The task: Rewrite the entries starting at the line that contains "name author: (L.) Raf." and ending after the line that contains "state / province: Izabal", substituting "collected by" for "collectors" and leaving all else unchanged.

Material for this exercise:
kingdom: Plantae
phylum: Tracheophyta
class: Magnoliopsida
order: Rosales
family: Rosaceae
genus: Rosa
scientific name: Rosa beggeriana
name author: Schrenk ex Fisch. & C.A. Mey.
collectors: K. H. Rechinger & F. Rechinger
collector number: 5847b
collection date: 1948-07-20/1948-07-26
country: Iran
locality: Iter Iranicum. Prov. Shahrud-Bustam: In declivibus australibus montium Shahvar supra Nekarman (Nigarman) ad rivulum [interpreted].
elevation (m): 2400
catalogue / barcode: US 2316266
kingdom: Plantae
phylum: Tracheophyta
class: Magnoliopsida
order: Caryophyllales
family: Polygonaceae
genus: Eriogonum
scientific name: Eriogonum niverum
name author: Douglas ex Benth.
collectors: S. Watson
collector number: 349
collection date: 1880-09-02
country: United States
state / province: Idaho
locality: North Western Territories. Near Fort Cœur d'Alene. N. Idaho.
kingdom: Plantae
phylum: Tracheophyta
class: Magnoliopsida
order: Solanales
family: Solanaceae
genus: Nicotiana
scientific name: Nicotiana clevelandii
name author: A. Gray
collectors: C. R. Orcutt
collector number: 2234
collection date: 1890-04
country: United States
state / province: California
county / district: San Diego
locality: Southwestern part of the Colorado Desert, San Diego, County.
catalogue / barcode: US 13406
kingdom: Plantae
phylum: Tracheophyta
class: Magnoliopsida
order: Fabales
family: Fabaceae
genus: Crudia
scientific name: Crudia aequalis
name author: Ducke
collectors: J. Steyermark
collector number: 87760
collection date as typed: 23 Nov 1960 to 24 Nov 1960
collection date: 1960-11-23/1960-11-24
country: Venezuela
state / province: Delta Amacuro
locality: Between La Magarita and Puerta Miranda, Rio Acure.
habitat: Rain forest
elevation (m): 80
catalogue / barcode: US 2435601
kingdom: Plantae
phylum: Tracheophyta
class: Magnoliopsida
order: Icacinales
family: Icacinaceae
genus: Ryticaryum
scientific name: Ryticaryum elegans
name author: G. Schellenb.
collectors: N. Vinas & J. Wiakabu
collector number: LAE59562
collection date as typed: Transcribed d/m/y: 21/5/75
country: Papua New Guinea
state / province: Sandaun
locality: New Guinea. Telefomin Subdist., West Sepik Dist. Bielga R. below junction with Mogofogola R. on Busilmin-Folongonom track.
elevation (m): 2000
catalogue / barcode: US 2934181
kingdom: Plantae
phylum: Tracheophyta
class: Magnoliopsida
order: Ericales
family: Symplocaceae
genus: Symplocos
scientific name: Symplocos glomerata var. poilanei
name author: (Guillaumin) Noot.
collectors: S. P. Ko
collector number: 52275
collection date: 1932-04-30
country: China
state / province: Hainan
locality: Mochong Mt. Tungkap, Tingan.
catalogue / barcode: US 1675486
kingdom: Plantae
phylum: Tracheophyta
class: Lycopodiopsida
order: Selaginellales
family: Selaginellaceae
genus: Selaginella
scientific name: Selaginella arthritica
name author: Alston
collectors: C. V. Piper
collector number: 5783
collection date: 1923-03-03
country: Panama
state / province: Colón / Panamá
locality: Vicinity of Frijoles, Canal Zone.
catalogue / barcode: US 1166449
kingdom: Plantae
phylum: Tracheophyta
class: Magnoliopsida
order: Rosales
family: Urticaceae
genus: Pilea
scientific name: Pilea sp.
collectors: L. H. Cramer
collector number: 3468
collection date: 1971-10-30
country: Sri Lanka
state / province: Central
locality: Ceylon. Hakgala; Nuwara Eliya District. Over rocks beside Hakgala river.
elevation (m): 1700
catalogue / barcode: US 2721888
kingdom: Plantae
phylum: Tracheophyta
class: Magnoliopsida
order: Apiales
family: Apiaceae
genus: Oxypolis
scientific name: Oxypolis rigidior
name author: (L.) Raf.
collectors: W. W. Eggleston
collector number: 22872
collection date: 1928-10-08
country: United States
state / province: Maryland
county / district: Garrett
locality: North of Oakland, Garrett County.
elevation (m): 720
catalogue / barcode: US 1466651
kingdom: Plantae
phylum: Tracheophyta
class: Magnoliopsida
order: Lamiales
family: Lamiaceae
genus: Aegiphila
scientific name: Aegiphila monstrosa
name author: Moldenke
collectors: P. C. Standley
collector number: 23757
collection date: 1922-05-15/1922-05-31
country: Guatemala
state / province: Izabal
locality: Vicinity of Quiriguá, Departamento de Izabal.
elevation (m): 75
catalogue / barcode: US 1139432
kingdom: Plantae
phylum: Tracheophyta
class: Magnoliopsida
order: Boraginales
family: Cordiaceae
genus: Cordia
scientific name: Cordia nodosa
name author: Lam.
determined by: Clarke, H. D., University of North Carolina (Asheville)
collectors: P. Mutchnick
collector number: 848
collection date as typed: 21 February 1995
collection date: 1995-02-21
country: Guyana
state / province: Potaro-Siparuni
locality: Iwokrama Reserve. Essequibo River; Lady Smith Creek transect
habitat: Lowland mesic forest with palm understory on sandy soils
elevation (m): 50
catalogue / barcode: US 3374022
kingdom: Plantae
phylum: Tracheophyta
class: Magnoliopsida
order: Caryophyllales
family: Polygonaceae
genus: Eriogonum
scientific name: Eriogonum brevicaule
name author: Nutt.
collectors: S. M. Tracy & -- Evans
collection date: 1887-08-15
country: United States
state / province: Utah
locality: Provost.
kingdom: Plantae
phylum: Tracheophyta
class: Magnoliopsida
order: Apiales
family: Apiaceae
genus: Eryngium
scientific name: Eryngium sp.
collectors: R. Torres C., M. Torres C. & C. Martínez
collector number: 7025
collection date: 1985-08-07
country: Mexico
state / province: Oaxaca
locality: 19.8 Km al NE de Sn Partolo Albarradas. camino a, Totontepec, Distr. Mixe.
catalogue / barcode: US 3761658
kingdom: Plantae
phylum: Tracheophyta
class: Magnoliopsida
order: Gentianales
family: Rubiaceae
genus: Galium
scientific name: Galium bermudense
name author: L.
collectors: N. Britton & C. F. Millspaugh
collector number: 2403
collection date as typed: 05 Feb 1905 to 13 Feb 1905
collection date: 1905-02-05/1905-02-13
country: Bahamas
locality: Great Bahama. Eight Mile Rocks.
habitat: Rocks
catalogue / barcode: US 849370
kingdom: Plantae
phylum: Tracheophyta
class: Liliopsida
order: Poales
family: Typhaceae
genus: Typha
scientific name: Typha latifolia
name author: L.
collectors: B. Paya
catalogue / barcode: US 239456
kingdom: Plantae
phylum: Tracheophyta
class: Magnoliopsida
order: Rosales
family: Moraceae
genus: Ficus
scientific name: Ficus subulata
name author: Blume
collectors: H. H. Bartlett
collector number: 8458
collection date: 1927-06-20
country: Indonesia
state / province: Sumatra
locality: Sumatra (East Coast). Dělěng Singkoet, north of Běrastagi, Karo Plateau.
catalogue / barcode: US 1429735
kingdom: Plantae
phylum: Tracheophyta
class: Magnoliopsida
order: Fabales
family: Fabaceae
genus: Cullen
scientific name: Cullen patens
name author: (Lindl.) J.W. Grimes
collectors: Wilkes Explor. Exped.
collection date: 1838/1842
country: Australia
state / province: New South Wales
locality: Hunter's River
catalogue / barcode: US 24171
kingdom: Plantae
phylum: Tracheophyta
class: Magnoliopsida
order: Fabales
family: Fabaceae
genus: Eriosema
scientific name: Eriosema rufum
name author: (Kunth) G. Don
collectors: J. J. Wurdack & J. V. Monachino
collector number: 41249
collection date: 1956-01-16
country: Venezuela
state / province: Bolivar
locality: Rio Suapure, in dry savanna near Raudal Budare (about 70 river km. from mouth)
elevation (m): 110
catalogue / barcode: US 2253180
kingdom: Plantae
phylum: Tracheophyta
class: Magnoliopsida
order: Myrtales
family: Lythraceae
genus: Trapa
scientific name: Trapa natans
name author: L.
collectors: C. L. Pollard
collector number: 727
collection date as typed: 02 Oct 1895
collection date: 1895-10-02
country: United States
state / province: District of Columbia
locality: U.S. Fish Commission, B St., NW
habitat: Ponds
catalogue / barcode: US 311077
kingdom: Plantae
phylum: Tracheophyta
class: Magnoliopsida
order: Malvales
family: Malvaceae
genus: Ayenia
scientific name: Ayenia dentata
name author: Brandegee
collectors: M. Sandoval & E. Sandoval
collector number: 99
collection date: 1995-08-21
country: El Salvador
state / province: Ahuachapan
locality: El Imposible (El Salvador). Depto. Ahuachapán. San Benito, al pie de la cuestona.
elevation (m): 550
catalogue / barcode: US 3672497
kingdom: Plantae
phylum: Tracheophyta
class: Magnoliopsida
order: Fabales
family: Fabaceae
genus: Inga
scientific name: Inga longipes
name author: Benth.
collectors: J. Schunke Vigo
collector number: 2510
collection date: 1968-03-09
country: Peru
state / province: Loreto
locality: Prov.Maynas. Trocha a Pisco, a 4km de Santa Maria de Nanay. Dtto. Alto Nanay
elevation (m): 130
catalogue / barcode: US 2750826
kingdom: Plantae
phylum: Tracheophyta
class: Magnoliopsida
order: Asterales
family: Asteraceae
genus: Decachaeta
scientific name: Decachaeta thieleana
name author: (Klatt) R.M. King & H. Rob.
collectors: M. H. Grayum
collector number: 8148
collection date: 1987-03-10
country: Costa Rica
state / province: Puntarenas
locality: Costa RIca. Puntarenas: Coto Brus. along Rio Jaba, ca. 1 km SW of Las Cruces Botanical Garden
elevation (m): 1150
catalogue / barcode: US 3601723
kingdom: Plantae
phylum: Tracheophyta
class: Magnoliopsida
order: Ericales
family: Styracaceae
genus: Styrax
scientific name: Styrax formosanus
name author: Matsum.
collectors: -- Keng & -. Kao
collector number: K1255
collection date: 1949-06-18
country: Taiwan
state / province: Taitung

Solution:
name author: (L.) Raf.
collected by: W. W. Eggleston
collector number: 22872
collection date: 1928-10-08
country: United States
state / province: Maryland
county / district: Garrett
locality: North of Oakland, Garrett County.
elevation (m): 720
catalogue / barcode: US 1466651
kingdom: Plantae
phylum: Tracheophyta
class: Magnoliopsida
order: Lamiales
family: Lamiaceae
genus: Aegiphila
scientific name: Aegiphila monstrosa
name author: Moldenke
collected by: P. C. Standley
collector number: 23757
collection date: 1922-05-15/1922-05-31
country: Guatemala
state / province: Izabal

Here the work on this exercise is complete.